Rahul Siddharthan said...

Rahul - I'm yet to read Dawkins' book but, if that's what Einstein meant by God, why not say so in this letter? It's hardly a new idea -- Spinoza's conception of God was quite similar, and no doubt there are even older examples. What Einstein says here -- "The word god is for me nothing more than the expression and product of human weaknesses" -- seems much stronger, almost confrontational.

Anonymous said...

This was a private letter, but completely consistent with his earlier statements.

He never believed in a literal 'god', but tossed the term around as a metaphor for the universe.

He was a fan of Spinoza, who did the same.

Stephen Hawkings is the current Einsteinian physicist, and he peppers his books with the term 'god' to the point of annoying me. But Hawking is an atheist so I let it slide.

Scientists have been doing this since before the Inquisition. It keeps the Jews from stoning them, the Christians from burning them and the Muslims from decapitating them so they can continue their work.

Anonymous said...

It is quite possible that Einstein's intuitions about God corresponded closely with some oriental conceptions of the word (i.e., a state of consciousness out of which arises the primary dualism of self-versus-not self). But this intuition he had little hope of translating into words. Perhaps he was ultimately too much of an empiricist to really accept this intuition and integrate it into his thinking. Other physicists and mathematicians have done a better job than him. In a sense they went deeper.

In "The Physicist's Conception of Nature", Heisenberg's conclusion is clear :

From the very start we are involved in the argument between nature and man in which science plays only a part, so that the common division into subject and object, inner world and outer world, body and soul, is no longer adequate and leads us into difficulties.

But Schrodinger in "What is Life? and Mind and Matter" puts it more bluntly :

Subject and object are only one. The barrier between them cannot be said to have broken down as a result of recent experience in the physical sciences, for this barrier does not exist.

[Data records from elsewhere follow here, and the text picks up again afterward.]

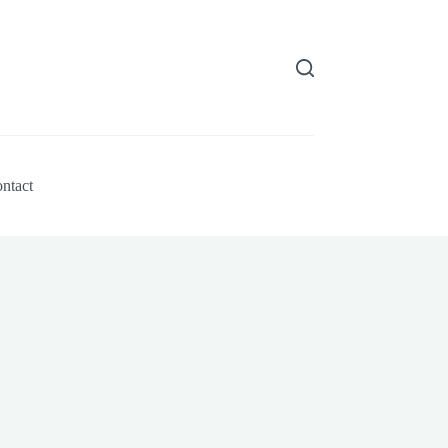
ntact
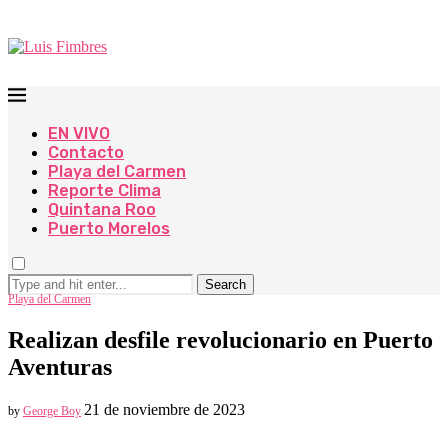
EN VIVO
Contacto
Playa del Carmen
Reporte Clima
Quintana Roo
Puerto Morelos
Search
Playa del Carmen
Realizan desfile revolucionario en Puerto
Aventuras
21 de noviembre de 2023
by
George Boy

Boiphysicist L. L. Whyte :

Thus the immature mind, unable to escape its own prejudice in favor of permanence even in approaching the neglected process aspect of experience, fails to recognize the actual form of the process of development and is condemned to struggle in the strait jacket of its dualisms : subject/object, time/space, spirit/matter, freedom/necessity, free will/law. The truth, which must be single, is ridden with contradiction. Man cannot think where he is, for he has created two worlds from one.

Eddington :

We have two kinds of knowledge which I call symblic knowledge and intimate knowledge ... [The] more customary forms of reasoning have been developed from symbolic knowledge only. The intimate knowledge will not submit to codification and analysis; or, rather, when to attempt to analyze it the intimacy is lost and it is replaced by symbolism.

and again :

In the world of physics we watch a shadowgraph performance of familiar life. The shadow of my elbow rests on the shadow table as the shadow ink flows over the shadow paper .... The frank realization that physical science is concerned with a world of shadows is one of the most significant of recent advances.

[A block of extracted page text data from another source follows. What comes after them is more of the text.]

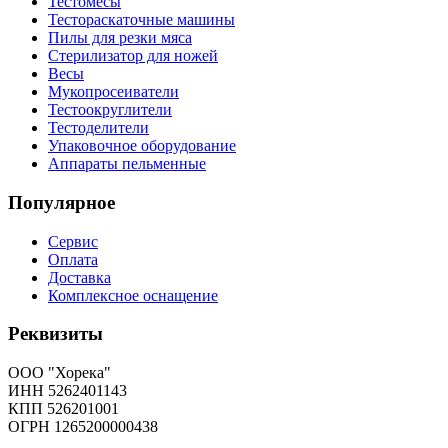
Тестомесы
Тестораскаточные машины
Пилы для резки мяса
Стерилизатор для ножей
Весы
Мукопросеиватели
Тестоокруглители
Тестоделители
Упаковочное оборудование
Аппараты пельменные
Популярное
Сервис
Оплата
Доставка
Комплексное оснащение
Реквизиты
ООО "Хорека"
ИНН 5262401143
КПП 526201001
ОГРН 1265200000438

These are but a few examples. In a sense, Einstein is low-hanging fruit for Dawkins.

These are but a few examples. Einstein is "low-hanging fruit" for someone like Richard Dawkins.

Rahul Siddharthan said...

Anonymous and Anonymous: I allow anonymous comments for various reasons, not least because I don't want to forestall interesting comments like yours. But I admit, when I read such comments, that I get curious about who you are...

km said...

"stronger", "confrontational"....hey, you are making him sound like Nietzsche!

Rahul Siddharthan said...

km: "God is dead, and we have killed him with a roll of the dice"?

km said...

Rahul: Since I am from Gangsterland, it's gotta be a big fuzzy dice. Bada bing.

Tabula Rasa said...

since bada means big, i'm assuming bing = fuzzy dice.

Rahul Siddharthan said...

This Nietzsche jokes are low humour.

km said...

TR: Careful now. You will be hanging out in our neck of the woods and without a bodyguard.

Rahul: Low humor indeed. Unless its Woody Allen riffing on him.

km said...

its = it's.

Now I've officially joined the Internet English Writers' Club.